**GIVEN PASSAGE:**
** Begin **

Not only is F.L.U.D.D. Mario’s tool for power washing, the jet-powered backpack also compliments Mario’s improved portability. The standard nozzle on the pack will shoot water upward with the player having the ability to change its direction and trajectory to aim, but not its angle. When Mario needs to squirt something quickly with a little less accuracy, the player can lightly tap the button to eject water in lighter spurts, which is what the player will be doing to deal with most enemies and goop directly in front of them on the ground. The base nozzle is mainly used for cleaning and offensive purposes despite the fact that it can turn the field into a slip and slide, but F.L.U.D.D. is equipped with three other alternate nozzles to further highlight the capabilities of the device. The hover nozzle is available once Mario receives the waterpack and is in my opinion the most useful of the secondary nozzles. Once Mario is airborne, the nozzle will propel Mario over in the air for a brief period of time by shooting two spouts of water at the ground, either to maintain height or cross over a gap. Not only does this nozzle grant Mario greater traversal distance, but it will also aid in course correcting the player if they make a mistake with platforming. The other two alternate nozzles are eventually unlocked by finding their respective boxes in the field. The rocket nozzle will build up water and shoot Mario upward to staggering heights upon climax. The turbo nozzle acts as a speed booster whose wicked propulsion will accelerate Mario across the water like a makeshift jetski or create a powerful enough force to break through blocked off doorways. Unlike the hover nozzle, I only find the other two nozzles useful on certain occasions. After using the other two nozzles for the one situation, it would’ve been nice to have every nozzle ready in Mario’s arsenal after using them for the first time. Some may argue that juggling through four different nozzles via the X button would be a pain, but the inconvenience of finding a crate with the hover nozzle after using the others proves to be far more vexing. Besides that one grievance, F.L.U.D.D. and his wide utility are a welcome addition to the Mario franchise, for it greatly expands on the fun factor of Mario’s already aerodynamic range of movement. Plus, he limits his vocal input on the field to a minimum unlike some of Link’s partners.

Super Mario Sunshine also gets a familiar visitor to the island that I think most fans will appreciate. Yoshi’s minimal presence in Super Mario 64 as a completionist easter egg is one of the most vocal complaints that even diehard fans of the game share, so Super Mario Sunshine rectified this with giving everyone’s favorite green sidekick in Mario (fuck Luigi, I guess) more screentime. After catching Shadow Mario with a Yoshi egg in the hub, the egg will hatch the spry, puffy-cheeked dinosaur. As per usual, the Yoshi’s stomach is rumbling and he must devour everything in sight like a hungry black hole. Besides grappling in enemies with his whip-like tongue, the Yoshi’s found in Super Mario Sunshine must subsist off of an appetite of various fruits found on the island, lest he die of scurvy or something. Pressing the button usually reserved for F.L.U.D.D. while riding on the Yoshi will make it spit a jetstream of juice as long and violent as blasting water with F.L.U.D.D. Yoshi’s juice comes in three different colors depending on the last fruit he consumed, but it all does the same thing. Like the F.L.U.D.D. nozzles, Yoshi is only useful in certain circumstances. Missions that include the adorable, multicolored beast usually involve vomiting juice on fish to transform them into platforms or dissolving a pulpy growth obscuring a passageway. Yoshi sure isn’t intended to accentuate Mario’s range of movement because his flutter kick feels uncomfortably restrained. It also doesn’t help that in a game surrounded by water, Yoshi will disintegrate when he comes in contact with it like he’s the Wicked Witch of the West. Most fans see the inclusion of Yoshi as a mark of an exceptional Mario title, but his presence in Super Mario Sunshine is more of a hassle than a perk. The sunny, tropical setting of Isle Delfino should fit Yoshi like a glove, but Yoshi’s awkwardness and haphazard utility makes him seem like a fish out of water here.

** End **

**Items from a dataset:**
** Begin **

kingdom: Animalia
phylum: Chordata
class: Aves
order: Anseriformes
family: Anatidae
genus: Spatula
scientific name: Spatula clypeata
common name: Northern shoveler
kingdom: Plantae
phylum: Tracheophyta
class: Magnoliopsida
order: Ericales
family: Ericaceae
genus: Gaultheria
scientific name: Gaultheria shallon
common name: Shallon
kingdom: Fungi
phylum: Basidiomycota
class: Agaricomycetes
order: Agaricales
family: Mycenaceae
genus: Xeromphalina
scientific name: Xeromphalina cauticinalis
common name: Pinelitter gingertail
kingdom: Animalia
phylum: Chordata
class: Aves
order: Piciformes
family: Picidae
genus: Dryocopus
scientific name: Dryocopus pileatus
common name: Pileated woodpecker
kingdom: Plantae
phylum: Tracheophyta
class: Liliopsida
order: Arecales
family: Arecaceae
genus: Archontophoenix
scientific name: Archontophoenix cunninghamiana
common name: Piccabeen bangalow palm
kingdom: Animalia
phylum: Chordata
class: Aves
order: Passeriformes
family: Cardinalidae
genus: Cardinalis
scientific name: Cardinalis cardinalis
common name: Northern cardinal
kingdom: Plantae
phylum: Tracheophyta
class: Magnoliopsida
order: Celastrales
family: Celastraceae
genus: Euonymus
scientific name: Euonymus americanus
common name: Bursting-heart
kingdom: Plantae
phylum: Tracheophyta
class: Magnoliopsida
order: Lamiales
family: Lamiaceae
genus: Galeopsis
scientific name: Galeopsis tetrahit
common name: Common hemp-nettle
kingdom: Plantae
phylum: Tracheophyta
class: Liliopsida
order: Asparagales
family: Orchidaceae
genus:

** End **

**TASKS FOR THIS EXERCISE:**
1. Condense the paragraph of the Super Mario Sunshine review that begins "Not only is F.L.U.D.D." into a bulleted list that keeps its main facts.
2. Carry on the Super Mario Sunshine review from the point where it stops.

**WRITTEN RESPONSES:**
1.
- F.L.U.D.D. is a jet-powered backpack that serves both as Mario's power-washing tool and as an aid to his movement.
- The standard nozzle shoots water. The player can change its direction and trajectory but not its angle. Light taps release lighter spurts for dealing with most enemies and goop on the ground ahead. It is used mainly for cleaning and attacking, though it can also make the ground slippery.
- The hover nozzle is available as soon as Mario gets the pack. While he is airborne, it shoots two spouts at the ground to keep him aloft briefly, either to hold height or to cross a gap. It also helps correct platforming mistakes, and the reviewer considers it the most useful secondary nozzle.
- The rocket nozzle is unlocked by finding its box in the field. It builds up water and launches Mario to great heights.
- The turbo nozzle is also unlocked by finding its box. It speeds Mario across water like a jetski and can break through blocked doorways.
- The reviewer finds the rocket and turbo nozzles useful only on certain occasions. The reviewer wishes every nozzle stayed available after its first use, since hunting for a hover-nozzle crate after using the others is more annoying than cycling through four nozzles with the X button.
- Apart from that complaint, F.L.U.D.D. is a welcome addition that expands the fun of Mario's movement. It also keeps its talking to a minimum, unlike some of Link's partners.

2.
But what is Super Mario Sunshine if not an instance of a stranger in a strange land? As unfamiliar as Isle Delfino is to Mario and every fan of the franchise, the island’s more concise and concrete design makes this vacation destination more comfortable. Super Mario 64’s hub was set in the Mushroom Kingdom, but can we say for sure that any of the various paintings acting as the levels were teleporting Mario to locations situated just around the corner? Most of Super Mario 64’s levels were playgrounds that had familiar attributes, but were suspended in an ethereal oblivion that obscured any surroundings. Isle Delfino, on the other hand, is mapped out accordingly, and I’m not referring to the crudely drawn map in the pause menu. Mario warps to each area via a passageway in the wonderfully detailed Delfino Plaza hub, but the player can at least marginally discern where the level is located in relation to everywhere else on the island. The ferris wheel in Pinna Park is seen clear as day from Bianco Hills, and the Serena Beach hotel is so close to Pinna Park that it seems feasible to swim over to it. Isle Delfino is much more of a realized world than any iteration of the Mushroom Kingdom. Isle Delfino would make for a fine open world if only it didn’t conflict with the episodic progression of each level. I was always impressed at how the developers managed to construct a smattering of different levels under a specific theme without making the game boring and formulaic. Repeating a beach level with both Gelato Beach and Serena Beach may point to exhausting the constraints of the theme, but both settings exude a different aura and offer completely different missions (and it helps that the focal point of Serena Beach is the hotel in the center for most of the missions). Missions where Mario uncovers a secret passageway where he must do some linear platforming to get to a shine sprite at the end may arguably ruin the consistency, but I choose to see them as portals to more surreal, incomprehensible dimensions like Homer in that one Treehouse of Horror episode. Isle Delfino is the first time Mario engrosses the player with the setting, a cohesive world that greatly achieves its intended atmosphere.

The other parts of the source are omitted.